Les conséquences de l'affaire éthiopienne sur le plan international sont considérables. Dès les débuts de l'agression italienne, la SDN vote contre l'Italie des sanctions économiques pour l'attaque d'un Etat indépendant (l'Ethiopie est membre de la SDN depuis 1923). Mais ces sanctions, considérées en Italie comme profondément injustes car émanant de puissances coloniales (France, Angleterre), n'ont d'autres résultats que de faire l'unanimité de l'opinion italienne derrière le Duce et de renforcer la popularité de Mussolini. Surtout, la conséquence la plus grave est d'amener Mussolini à opérer un véritable retournement des alliances : se considérant trahi par ceux avec qui il a accepté de discuter à Stresa (France et Grande Bretagne), Mussolini cherche à se rapprocher d'Hitler, qui a soutenu de manière habile le Duce dans son entreprise coloniale : dès novembre 1936, l'axe Rome-Berlin devient réalité.

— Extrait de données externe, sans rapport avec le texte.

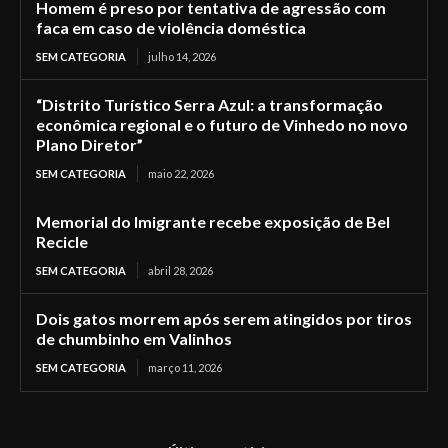
Homem é preso por tentativa de agressão com
faca em caso de violência doméstica
SEM CATEGORIA
julho 14, 2026
“Distrito Turístico Serra Azul: a transformação
econômica regional e o futuro de Vinhedo no novo
Plano Diretor”
SEM CATEGORIA
maio 22, 2026
Memorial do Imigrante recebe exposição de Bel
Recicle
SEM CATEGORIA
abril 28, 2026
Dois gatos morrem após serem atingidos por tiros
de chumbinho em Valinhos
SEM CATEGORIA
março 11, 2026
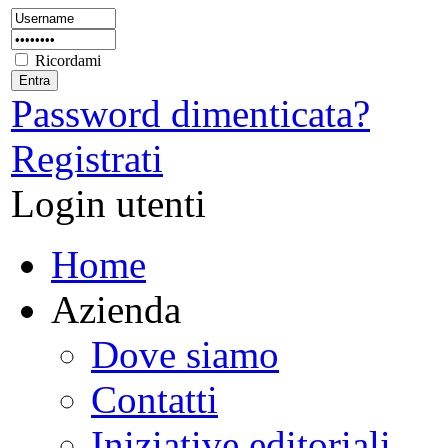
Ricordami
Password dimenticata?
Registrati
Login utenti
Home
Azienda
Dove siamo
Contatti
Iniziative editoriali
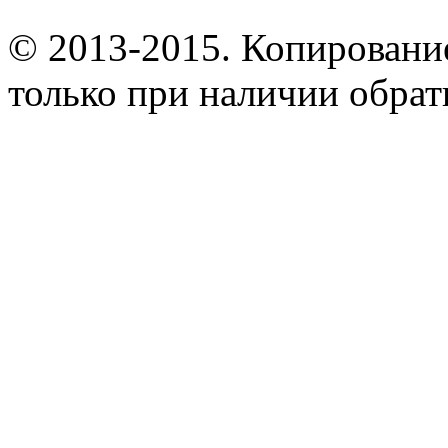
© 2013-2015. Копирование
только при наличии обрат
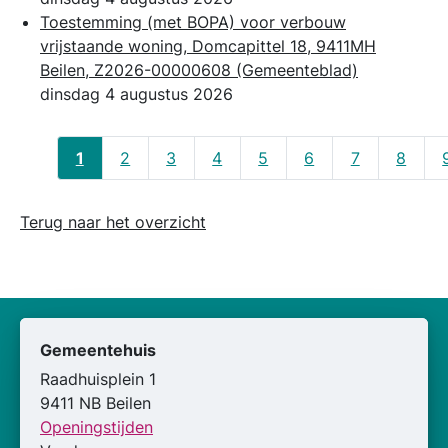
Toestemming (met BOPA) voor verbouw
vrijstaande woning, Domcapittel 18, 9411MH
Beilen, Z2026-00000608
(Gemeenteblad)
dinsdag 4 augustus 2026
1
2
3
4
5
6
7
8
Terug naar het overzicht
Gemeentehuis
Raadhuisplein 1
9411 NB Beilen
Openingstijden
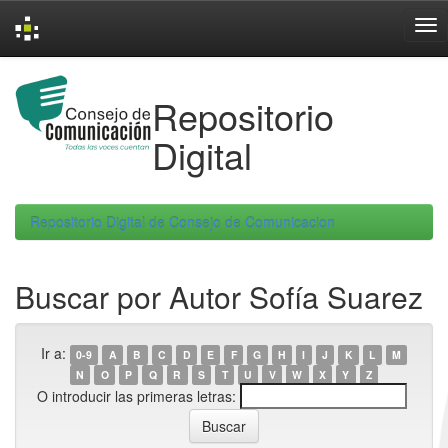
Skip
navigation
Repositorio
Digital
Repositorio Digital de Consejo de Comunicacion
Buscar por Autor Sofía Suarez
Ir a:
0-9
A
B
C
D
E
F
G
H
I
J
K
L
M
N
O
P
Q
R
S
T
U
V
W
X
Y
Z
O introducir las primeras letras:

Et de la même façon qu'Hitler a soutenu les entreprises italiennes en Ethiopie, Mussolini ne proteste pas contre les différents coups de force engagés par le Führer à partir de 1936.

Fabrice Grenard

Éclairage média

Même si le commentaire insiste sur le fait que l'armée éthiopienne est dotée d'une certaine force, avec une "instruction tactiquement poussée", les images ne peuvent faire totalement illusion (absence d'armement moderne et d'unités motorisées tandis que certaines troupes continuent de se battre en costumes traditionnels). A l'inverse, les troupes italiennes qui se concentrent en Somalie apparaissent beaucoup mieux équipées. Les images permettent ainsi de souligner l'inégalité des forces en présence. Elles permettent également de montrer que l'agression italienne était prévue depuis longtemps car les 200 000 italiens qui s'apprêtent à attaquer l'Ethiopie depuis la Somalie bénéficient tous d'un équipement très adapté au climat africain (vêtements légers, casques à visières...).

Mussoloni est présenté comme un véritable agresseur dans le reportage (un portrait de lui le montre tel un véritable "césar casqué") tandis que la défense du peuple éthiopien pour son indépendance apparaît des plus légitimes.Si l'agression italienne est présentée comme une atteinte au droit international (d'où l'intervention de la SDN), le reportage insiste également sur les conséquences pour les autres puissances coloniales (France et Angleterre) en montrant à partir d'une carte de l'Afrique le poids grandissant de l'influence italienne dans toute la partie orientale de l'Afrique.

Fabrice Grenard

Transcription

AVERTISSEMENT
Journaliste
Entourée d'une zone soumise à l'influence de diverses puissances européennes, l'Empire abyssin est le seul pays d'Afrique ayant conservé son indépendance. Créer une armée régulière dont l'instruction est activement poussée, adopter les progrès de la civilisation européenne, élever son peuple au niveau des peuples occidentaux, telles furent les tâches que l'empereur Hailé Sélassié s'efforça d'entreprendre dès son avènement au trône.
(Silence)
Journaliste
L'Italie a concentré deux cent soixante mille hommes dans la Somalie et ira, selon les déclarations de Monsieur Mussolini, jusqu'au million, si elle le juge nécessaire pour atteindre les buts qu'elle se propose : mettre fin aux fréquents incidents de frontière, obtenir diverses concessions ouvrant à ses nationaux un nouveau centre d'activité. Il suffit de jeter les yeux sur la carte pour comprendre que la décision de l'Italie n'est pas sans inquiéter d'autres puissances.
(Silence)
Journaliste
Pendant que la Société des Nations tente de régler pacifiquement le conflit, le peuple abyssin se prépare à défendre son indépendance.